Exercise prompt: The output is the lines below from the one with "empower women to" through the one with "design, and enrich their lives—", both included, printed exactly and with no other line.

Record extracts:
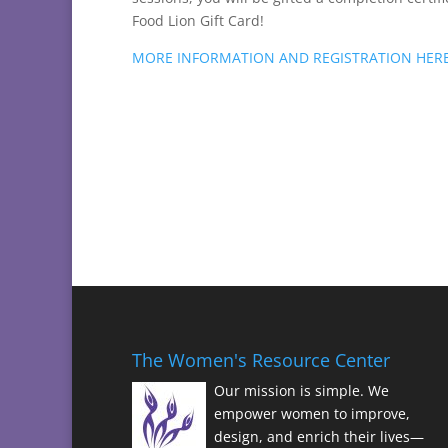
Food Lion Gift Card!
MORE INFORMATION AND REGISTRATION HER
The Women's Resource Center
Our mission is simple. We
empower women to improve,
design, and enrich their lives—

==

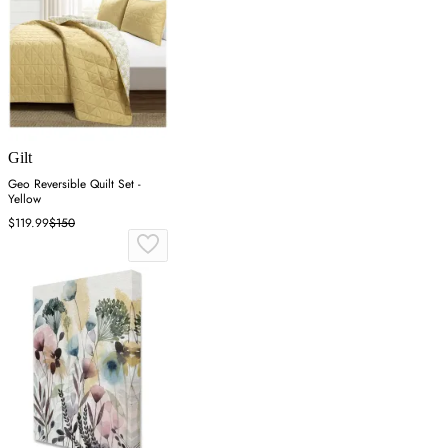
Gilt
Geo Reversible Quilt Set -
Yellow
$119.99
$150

Task result:
empower women to improve,
design, and enrich their lives—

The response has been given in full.